# TEXTO ORIGINAL:
========================
Leemos en el capítulo IV de “Momo”:

“Algunos opinaban que a Beppo Barrendero le


faltaba algún tornillo. Lo decían porque ante las
preguntas se limitaba a sonreír amablemente y no
contestaba. Pensaba. Y cuando creía que una
respuesta era innecesaria, se callaba. Pero cuando
la creía necesaria, pensaba sobre ella. A veces
tardaba dos horas en contestar, pero otras tardaba
todo un día. Mientras tanto, el otro, claro está, había
olvidado qué había preguntado, por lo que la
respuesta de Beppo le sorprendía.

Sólo Momo sabía esperar tanto y entendía lo que


decía. Sabía que se tomaba tanto tiempo para no
decir nunca nada que no fuera verdad. Pues en su
opinión, todas las desgracias del mundo nacían de
las muchas mentiras, las dichas a propósito, pero
también las involuntarias, causadas por la prisa o la
imprecisión.

Cada mañana iba, antes del amanecer, en su vieja


y chirriante bicicleta, hacia el centro de la ciudad, a
un gran edificio. Allí esperaba, con sus
compañeros, en un patio, hasta que le daban una
escoba y le señalaban una calle que tenía que
barrer.

A Beppo le gustaban estas horas antes del


amanecer, cuando la ciudad todavía dormía. Le
gustaba su trabajo y lo hacía bien. Sabía que era
un trabajo muy necesario.

Cuando barría las calles, lo hacía


despaciosamente, pero con constancia; a cada
paso una inspiración y a cada inspiración una
barrida. Paso—inspiración—barrida.

Paso—inspiración—barrida. De vez en cuando, se


paraba un momento y miraba pensativamente ante
sí. Después proseguía paso—inspiración—barrida.

…Después del trabajo, cuando se sentaba con


Momo, le explicaba sus pensamientos…

—Ves, Momo —le decía, por ejemplo—, las cosas


son así: a veces tienes ante ti una calle larguísima.
========================
# DATOS RECIBIDOS:

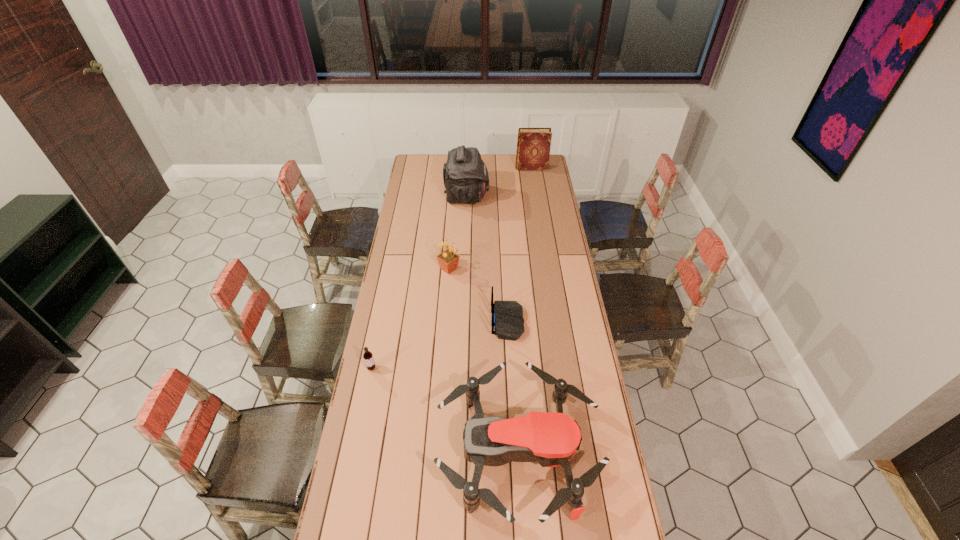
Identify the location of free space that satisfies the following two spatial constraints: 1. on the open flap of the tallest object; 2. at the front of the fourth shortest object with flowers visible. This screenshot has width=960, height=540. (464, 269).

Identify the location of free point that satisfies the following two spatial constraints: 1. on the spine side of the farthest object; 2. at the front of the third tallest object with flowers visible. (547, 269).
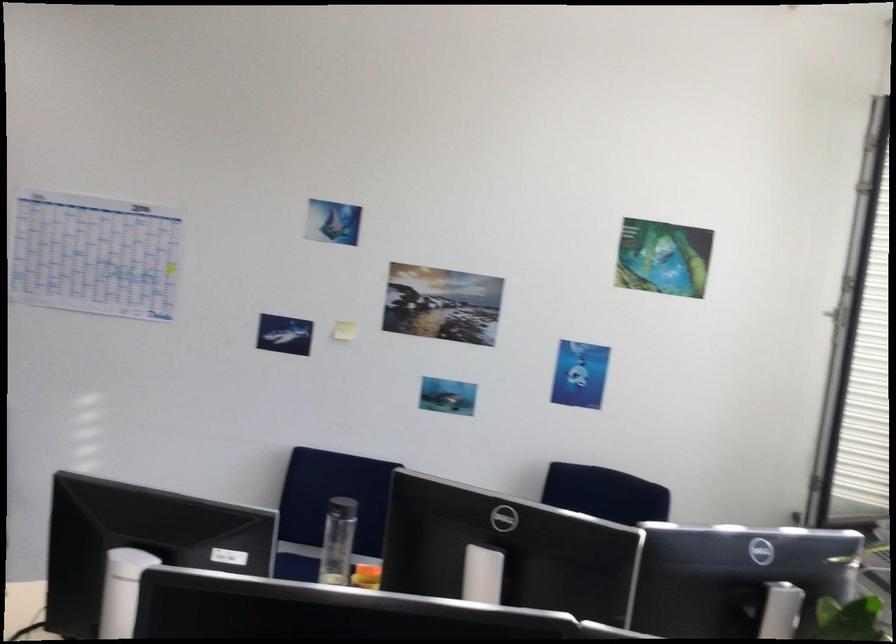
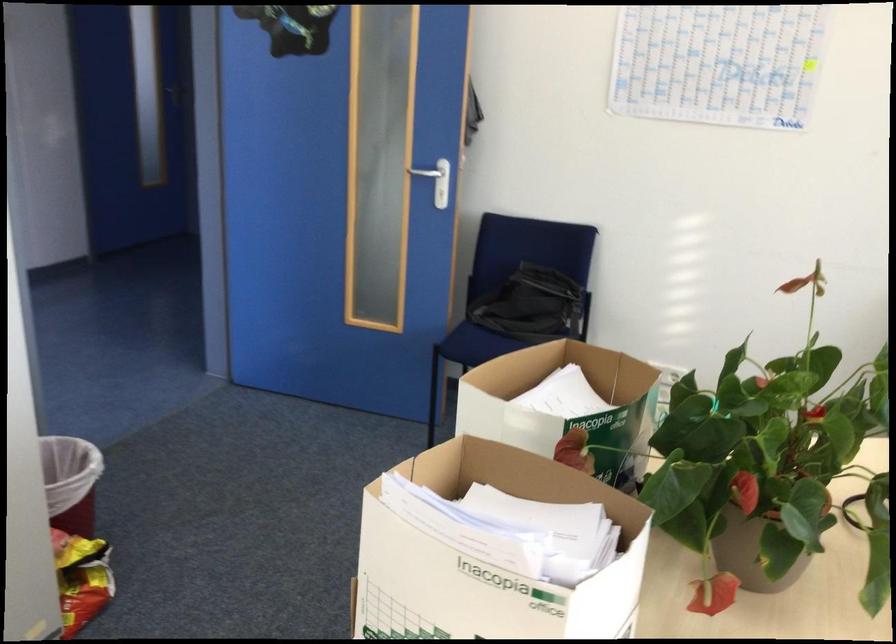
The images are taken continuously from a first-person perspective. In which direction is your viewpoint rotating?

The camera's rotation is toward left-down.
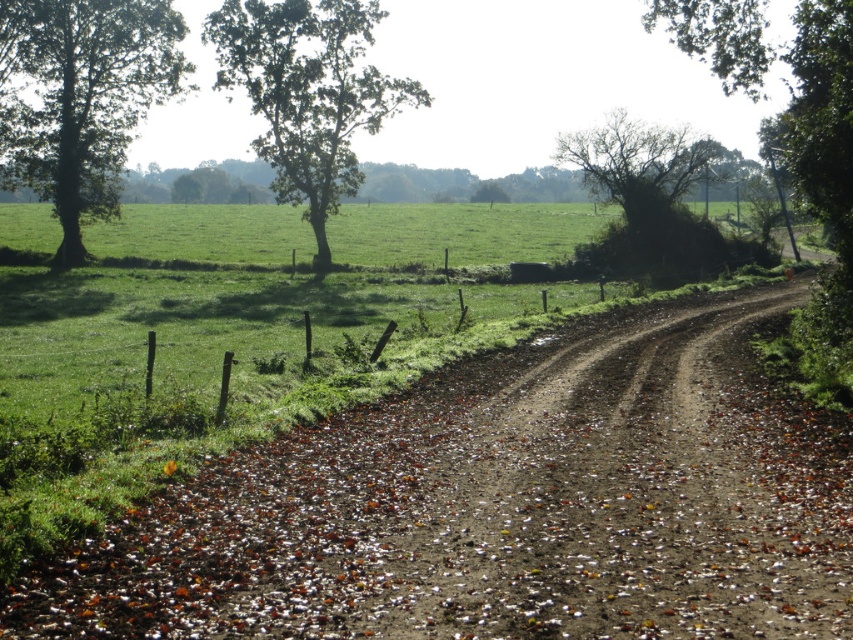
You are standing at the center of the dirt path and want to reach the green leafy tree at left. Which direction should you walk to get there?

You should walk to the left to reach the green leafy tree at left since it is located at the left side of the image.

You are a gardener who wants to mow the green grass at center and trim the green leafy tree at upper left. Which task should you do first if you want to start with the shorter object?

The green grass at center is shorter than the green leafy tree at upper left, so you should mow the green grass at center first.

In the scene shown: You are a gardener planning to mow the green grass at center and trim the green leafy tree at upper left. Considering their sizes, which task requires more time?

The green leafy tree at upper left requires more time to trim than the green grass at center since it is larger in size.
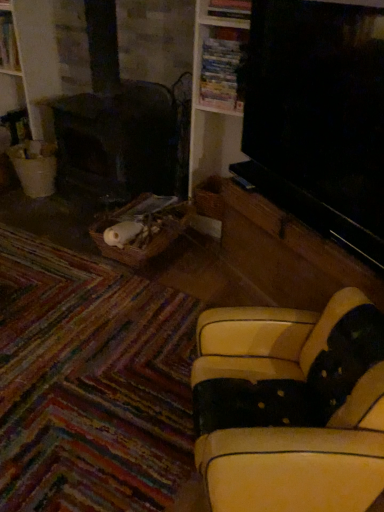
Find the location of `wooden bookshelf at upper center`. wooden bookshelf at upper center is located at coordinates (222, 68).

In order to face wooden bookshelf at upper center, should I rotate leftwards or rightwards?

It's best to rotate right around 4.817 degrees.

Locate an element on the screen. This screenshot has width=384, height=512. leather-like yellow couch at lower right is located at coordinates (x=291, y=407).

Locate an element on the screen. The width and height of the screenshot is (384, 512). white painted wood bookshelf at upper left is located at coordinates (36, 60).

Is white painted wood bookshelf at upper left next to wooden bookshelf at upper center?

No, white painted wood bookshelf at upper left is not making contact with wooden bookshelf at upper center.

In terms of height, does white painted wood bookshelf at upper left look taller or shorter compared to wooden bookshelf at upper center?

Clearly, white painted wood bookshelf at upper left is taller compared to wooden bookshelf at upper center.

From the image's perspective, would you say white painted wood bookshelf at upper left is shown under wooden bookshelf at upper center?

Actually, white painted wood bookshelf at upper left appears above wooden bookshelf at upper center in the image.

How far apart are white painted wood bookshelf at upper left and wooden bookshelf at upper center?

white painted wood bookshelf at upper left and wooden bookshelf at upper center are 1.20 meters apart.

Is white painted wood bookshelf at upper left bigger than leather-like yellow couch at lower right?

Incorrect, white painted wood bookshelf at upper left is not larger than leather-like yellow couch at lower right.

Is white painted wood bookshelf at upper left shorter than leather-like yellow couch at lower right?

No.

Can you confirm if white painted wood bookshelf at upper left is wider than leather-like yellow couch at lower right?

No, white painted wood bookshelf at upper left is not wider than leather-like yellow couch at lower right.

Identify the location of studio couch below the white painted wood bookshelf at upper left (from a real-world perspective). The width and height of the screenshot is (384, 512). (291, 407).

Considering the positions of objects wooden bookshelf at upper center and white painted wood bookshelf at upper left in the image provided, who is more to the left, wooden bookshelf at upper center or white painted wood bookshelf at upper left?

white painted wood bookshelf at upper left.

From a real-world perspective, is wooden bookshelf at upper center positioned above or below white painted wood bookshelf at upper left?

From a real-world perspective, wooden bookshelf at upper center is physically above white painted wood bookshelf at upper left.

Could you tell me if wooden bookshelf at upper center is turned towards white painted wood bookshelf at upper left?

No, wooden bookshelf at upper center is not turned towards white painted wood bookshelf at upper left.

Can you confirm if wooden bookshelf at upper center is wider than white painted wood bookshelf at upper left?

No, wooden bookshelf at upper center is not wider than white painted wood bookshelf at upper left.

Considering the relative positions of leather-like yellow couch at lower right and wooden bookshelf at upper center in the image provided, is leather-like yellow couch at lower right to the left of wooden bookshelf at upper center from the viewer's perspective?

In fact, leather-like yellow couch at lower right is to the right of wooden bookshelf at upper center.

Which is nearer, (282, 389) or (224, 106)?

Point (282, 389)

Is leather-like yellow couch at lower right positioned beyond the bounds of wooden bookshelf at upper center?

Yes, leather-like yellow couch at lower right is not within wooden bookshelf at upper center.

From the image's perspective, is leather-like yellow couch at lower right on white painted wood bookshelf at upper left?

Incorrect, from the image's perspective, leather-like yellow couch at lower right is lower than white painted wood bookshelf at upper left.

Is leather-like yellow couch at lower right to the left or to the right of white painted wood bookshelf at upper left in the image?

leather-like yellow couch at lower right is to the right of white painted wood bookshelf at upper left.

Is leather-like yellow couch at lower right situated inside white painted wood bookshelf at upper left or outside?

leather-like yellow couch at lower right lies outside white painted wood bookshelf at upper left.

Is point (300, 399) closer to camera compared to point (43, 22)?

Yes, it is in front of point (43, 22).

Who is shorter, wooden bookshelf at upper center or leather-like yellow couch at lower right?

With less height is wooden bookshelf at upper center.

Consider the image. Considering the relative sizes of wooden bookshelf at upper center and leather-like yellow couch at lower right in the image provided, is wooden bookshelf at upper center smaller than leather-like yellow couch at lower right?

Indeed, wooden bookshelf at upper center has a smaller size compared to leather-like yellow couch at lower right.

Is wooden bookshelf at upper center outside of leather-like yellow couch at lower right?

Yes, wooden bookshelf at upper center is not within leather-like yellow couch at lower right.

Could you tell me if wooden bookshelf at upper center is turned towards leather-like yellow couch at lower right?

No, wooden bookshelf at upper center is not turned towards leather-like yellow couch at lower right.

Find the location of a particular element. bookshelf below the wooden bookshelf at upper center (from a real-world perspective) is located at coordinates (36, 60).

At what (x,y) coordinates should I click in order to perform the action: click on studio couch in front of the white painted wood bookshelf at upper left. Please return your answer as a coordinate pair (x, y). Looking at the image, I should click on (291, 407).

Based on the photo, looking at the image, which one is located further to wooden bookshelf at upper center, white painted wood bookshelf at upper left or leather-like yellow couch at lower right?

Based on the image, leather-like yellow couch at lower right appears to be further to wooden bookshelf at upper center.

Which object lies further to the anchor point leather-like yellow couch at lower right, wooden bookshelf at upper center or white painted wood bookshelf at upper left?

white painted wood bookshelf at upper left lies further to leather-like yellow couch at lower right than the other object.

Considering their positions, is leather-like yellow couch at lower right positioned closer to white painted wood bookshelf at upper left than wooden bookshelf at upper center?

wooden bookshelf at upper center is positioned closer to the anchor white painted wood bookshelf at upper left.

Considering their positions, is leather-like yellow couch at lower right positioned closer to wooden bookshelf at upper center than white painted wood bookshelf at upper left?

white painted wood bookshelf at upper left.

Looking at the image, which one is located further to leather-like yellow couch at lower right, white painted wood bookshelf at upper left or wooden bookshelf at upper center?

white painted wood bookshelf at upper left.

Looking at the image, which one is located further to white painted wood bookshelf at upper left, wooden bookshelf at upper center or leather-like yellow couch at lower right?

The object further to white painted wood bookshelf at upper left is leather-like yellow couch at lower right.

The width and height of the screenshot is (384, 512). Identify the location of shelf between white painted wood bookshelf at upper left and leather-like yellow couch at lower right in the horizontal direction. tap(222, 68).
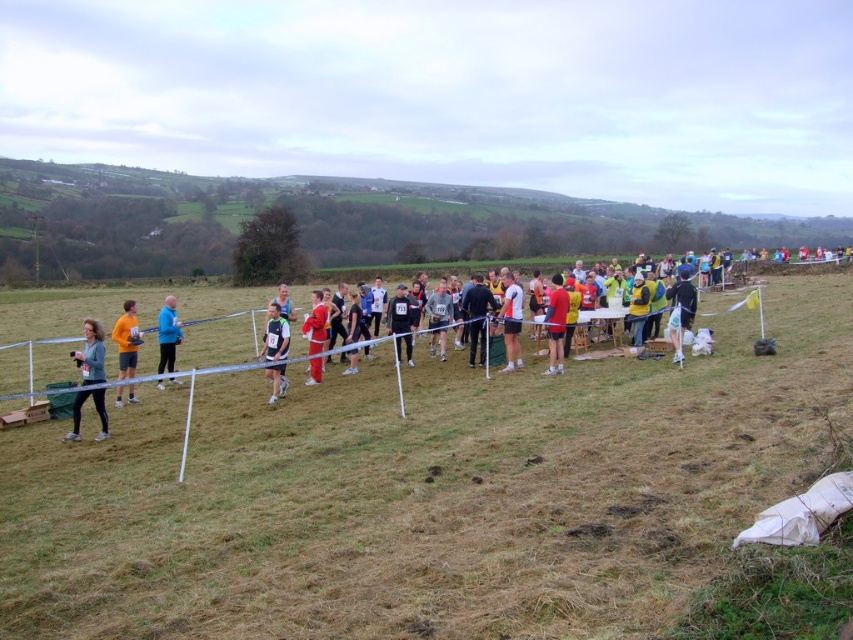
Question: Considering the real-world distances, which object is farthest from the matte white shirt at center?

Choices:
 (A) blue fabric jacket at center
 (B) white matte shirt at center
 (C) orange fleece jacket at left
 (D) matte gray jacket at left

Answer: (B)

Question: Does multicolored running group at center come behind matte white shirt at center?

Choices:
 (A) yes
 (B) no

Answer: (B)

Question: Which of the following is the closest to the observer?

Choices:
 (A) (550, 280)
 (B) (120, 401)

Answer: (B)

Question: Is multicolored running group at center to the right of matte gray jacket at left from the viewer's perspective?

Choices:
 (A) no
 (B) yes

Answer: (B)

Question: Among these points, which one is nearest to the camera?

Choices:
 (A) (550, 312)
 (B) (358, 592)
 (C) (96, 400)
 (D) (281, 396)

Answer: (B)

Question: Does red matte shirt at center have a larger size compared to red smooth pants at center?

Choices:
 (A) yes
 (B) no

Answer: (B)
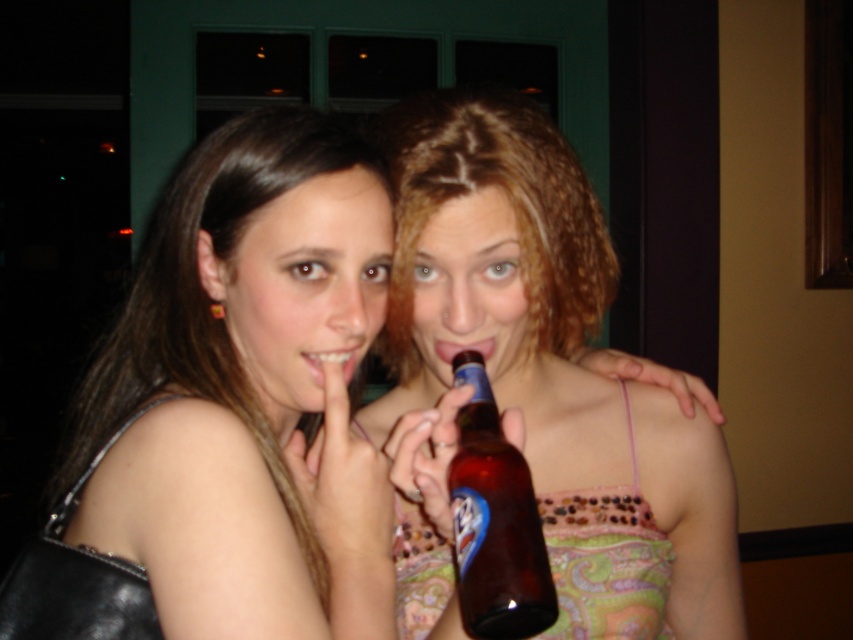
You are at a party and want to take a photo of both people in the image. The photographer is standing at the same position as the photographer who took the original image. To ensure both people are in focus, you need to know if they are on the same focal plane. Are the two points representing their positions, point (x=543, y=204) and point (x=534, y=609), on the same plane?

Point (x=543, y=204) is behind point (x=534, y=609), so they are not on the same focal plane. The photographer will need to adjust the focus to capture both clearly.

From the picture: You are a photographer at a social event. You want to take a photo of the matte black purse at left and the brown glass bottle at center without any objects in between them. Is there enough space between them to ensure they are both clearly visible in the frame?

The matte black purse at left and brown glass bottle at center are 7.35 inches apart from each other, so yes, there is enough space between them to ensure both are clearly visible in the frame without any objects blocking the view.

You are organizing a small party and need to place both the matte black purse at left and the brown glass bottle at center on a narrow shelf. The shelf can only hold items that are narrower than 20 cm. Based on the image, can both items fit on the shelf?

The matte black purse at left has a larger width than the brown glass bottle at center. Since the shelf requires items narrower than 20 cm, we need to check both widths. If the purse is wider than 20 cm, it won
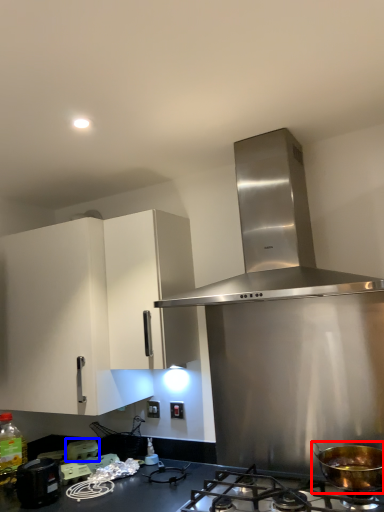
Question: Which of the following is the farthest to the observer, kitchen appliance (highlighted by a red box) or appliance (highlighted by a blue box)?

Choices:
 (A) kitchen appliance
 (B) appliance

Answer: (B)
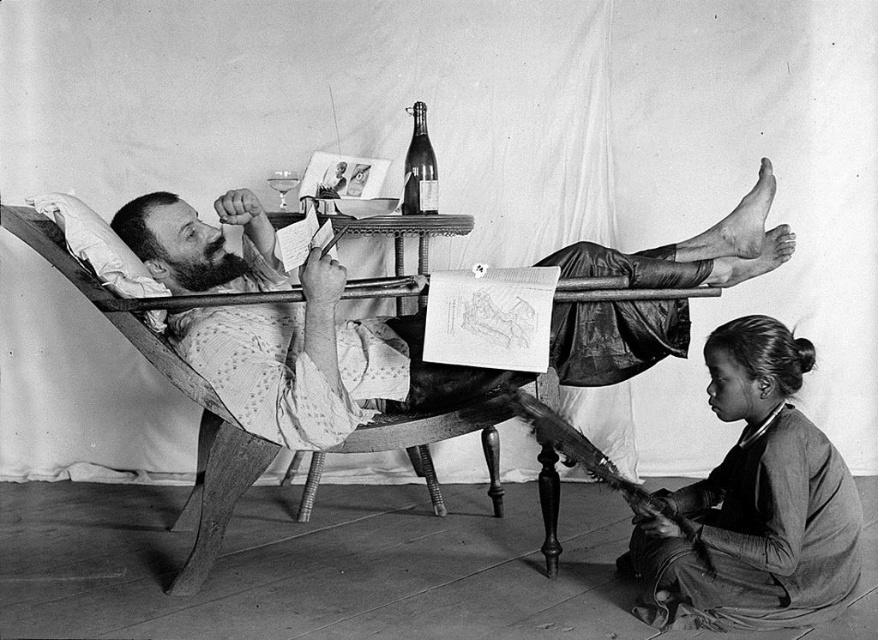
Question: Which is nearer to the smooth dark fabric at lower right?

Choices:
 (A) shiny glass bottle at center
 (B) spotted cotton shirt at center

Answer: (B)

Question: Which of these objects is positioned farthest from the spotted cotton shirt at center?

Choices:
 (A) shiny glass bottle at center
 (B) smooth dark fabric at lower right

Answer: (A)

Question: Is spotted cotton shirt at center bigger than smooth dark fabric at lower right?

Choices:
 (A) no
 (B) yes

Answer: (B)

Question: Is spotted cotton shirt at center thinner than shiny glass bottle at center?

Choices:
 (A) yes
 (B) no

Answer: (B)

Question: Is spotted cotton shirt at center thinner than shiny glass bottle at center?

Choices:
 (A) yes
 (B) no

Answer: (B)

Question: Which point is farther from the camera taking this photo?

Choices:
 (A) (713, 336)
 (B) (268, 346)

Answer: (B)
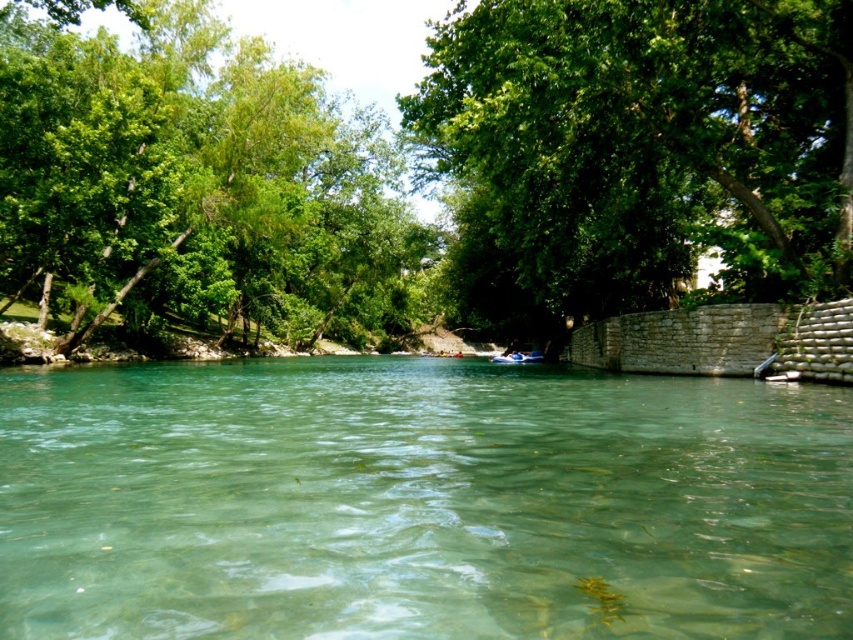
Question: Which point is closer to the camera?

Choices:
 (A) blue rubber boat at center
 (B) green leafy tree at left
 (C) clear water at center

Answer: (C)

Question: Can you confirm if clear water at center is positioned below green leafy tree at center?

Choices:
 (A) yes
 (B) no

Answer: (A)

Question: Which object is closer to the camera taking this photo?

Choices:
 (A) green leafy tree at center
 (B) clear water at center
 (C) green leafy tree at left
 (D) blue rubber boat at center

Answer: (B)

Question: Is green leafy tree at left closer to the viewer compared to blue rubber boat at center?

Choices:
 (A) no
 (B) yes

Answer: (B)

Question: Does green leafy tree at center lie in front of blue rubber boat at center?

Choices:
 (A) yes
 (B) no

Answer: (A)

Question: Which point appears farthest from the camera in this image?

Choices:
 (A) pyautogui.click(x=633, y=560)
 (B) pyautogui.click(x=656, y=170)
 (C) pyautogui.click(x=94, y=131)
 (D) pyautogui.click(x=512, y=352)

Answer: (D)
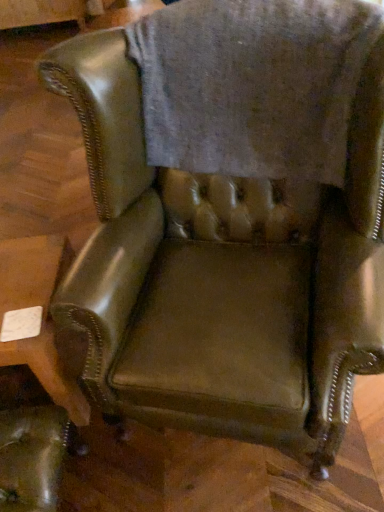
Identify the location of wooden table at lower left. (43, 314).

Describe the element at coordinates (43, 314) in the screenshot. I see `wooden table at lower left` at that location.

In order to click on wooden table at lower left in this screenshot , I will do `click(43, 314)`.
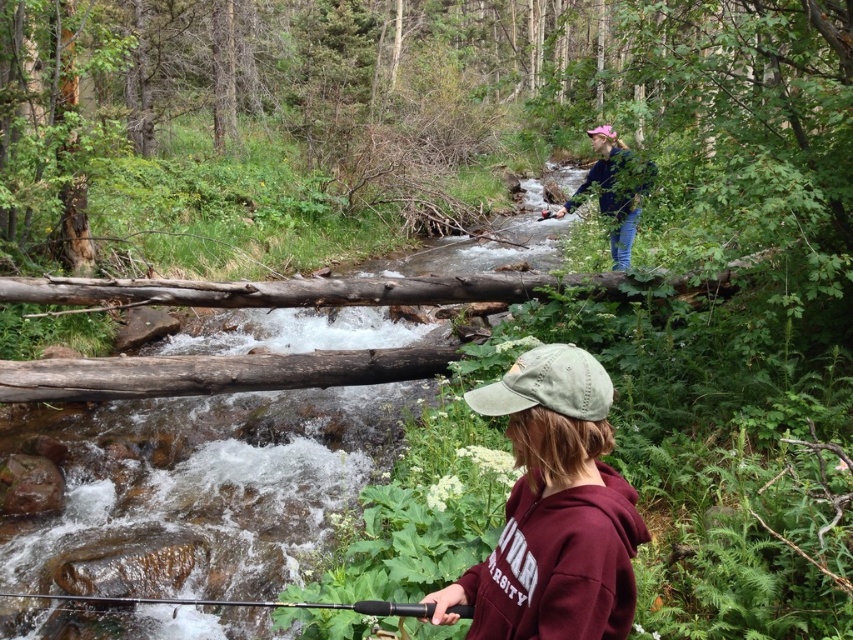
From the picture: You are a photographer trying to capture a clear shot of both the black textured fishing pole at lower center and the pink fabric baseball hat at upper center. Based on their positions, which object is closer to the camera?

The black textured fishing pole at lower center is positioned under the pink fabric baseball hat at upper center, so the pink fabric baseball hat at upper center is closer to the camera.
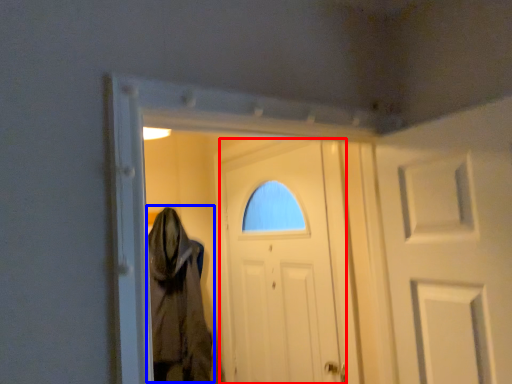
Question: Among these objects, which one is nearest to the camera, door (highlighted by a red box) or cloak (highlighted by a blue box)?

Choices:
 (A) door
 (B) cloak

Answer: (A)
========================
# TU TAREA:
Extrae sin cambios, del texto sobre Beppo Barrendero, la parte que empieza con las palabras que contienen "paraba un momento" y termina con "una calle larguísima.". Los datos no guardan ninguna relación con el texto sobre Beppo Barrendero.

# RESPUESTA ESCRITA:
paraba un momento y miraba pensativamente ante
sí. Después proseguía paso—inspiración—barrida.

…Después del trabajo, cuando se sentaba con


Momo, le explicaba sus pensamientos…

—Ves, Momo —le decía, por ejemplo—, las cosas


son así: a veces tienes ante ti una calle larguísima.